> [EXERCISE AIM] For the entries below, the result should be an exact transcription of the lines from the one with "Rendered at 2001 by 1125 pixels." up to and including the one with "Page size: 1500x844.", and only those.

> [DATA EXTRACT]
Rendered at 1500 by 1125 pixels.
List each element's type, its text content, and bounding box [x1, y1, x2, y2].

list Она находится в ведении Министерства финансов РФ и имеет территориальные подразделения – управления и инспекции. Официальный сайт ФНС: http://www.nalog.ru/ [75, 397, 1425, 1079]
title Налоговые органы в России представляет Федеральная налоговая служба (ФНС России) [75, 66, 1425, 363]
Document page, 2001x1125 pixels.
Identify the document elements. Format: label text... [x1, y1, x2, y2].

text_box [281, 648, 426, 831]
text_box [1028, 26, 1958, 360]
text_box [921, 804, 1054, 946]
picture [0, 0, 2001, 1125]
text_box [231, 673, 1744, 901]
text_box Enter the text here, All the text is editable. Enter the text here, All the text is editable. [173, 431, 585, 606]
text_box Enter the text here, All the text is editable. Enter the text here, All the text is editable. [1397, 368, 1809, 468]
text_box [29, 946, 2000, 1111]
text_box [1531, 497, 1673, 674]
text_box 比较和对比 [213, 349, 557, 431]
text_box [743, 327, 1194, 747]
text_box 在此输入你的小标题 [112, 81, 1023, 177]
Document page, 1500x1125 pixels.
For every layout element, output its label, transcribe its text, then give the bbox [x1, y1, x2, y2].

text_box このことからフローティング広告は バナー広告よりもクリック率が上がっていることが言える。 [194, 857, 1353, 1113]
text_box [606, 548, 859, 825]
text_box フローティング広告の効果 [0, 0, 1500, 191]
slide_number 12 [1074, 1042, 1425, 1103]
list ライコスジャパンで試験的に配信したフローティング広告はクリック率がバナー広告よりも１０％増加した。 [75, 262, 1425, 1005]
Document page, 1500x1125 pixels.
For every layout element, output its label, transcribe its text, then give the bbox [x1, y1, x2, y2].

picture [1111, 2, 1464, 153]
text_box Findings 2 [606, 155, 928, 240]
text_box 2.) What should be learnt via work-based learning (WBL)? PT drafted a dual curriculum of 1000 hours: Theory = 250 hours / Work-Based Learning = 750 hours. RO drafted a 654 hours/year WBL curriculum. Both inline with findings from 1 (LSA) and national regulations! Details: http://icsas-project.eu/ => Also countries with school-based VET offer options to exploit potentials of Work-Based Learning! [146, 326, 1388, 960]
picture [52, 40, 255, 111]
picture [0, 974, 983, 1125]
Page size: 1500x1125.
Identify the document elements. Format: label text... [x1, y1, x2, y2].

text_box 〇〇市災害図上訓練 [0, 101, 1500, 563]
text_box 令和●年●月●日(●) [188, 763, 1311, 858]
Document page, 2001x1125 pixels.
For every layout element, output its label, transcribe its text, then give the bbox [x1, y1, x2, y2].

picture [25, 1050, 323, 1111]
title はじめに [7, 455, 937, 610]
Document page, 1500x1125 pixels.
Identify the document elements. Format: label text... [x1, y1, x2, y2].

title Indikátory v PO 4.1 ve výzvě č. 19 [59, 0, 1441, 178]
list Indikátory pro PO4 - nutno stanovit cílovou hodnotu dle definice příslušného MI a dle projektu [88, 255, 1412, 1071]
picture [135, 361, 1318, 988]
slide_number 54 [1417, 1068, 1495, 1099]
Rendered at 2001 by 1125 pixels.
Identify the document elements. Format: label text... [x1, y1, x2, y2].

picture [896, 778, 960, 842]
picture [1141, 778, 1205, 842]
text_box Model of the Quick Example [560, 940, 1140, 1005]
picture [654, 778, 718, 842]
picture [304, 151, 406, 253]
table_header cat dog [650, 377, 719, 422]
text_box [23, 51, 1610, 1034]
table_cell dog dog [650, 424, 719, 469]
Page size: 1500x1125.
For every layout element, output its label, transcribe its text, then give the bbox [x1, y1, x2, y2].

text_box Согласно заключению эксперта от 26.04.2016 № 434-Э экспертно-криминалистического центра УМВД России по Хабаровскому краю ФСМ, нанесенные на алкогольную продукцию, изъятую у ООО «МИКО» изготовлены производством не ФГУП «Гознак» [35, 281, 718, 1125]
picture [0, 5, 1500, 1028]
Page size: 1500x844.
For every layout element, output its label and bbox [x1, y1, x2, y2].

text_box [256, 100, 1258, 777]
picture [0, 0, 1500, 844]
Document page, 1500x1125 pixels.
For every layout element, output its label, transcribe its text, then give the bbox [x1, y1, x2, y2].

> [WORKED SOLUTION]
Rendered at 2001 by 1125 pixels.
Identify the document elements. Format: label text... [x1, y1, x2, y2].

picture [896, 778, 960, 842]
picture [1141, 778, 1205, 842]
text_box Model of the Quick Example [560, 940, 1140, 1005]
picture [654, 778, 718, 842]
picture [304, 151, 406, 253]
table_header cat dog [650, 377, 719, 422]
text_box [23, 51, 1610, 1034]
table_cell dog dog [650, 424, 719, 469]
Page size: 1500x1125.
For every layout element, output its label, transcribe its text, then give the bbox [x1, y1, x2, y2].

text_box Согласно заключению эксперта от 26.04.2016 № 434-Э экспертно-криминалистического центра УМВД России по Хабаровскому краю ФСМ, нанесенные на алкогольную продукцию, изъятую у ООО «МИКО» изготовлены производством не ФГУП «Гознак» [35, 281, 718, 1125]
picture [0, 5, 1500, 1028]
Page size: 1500x844.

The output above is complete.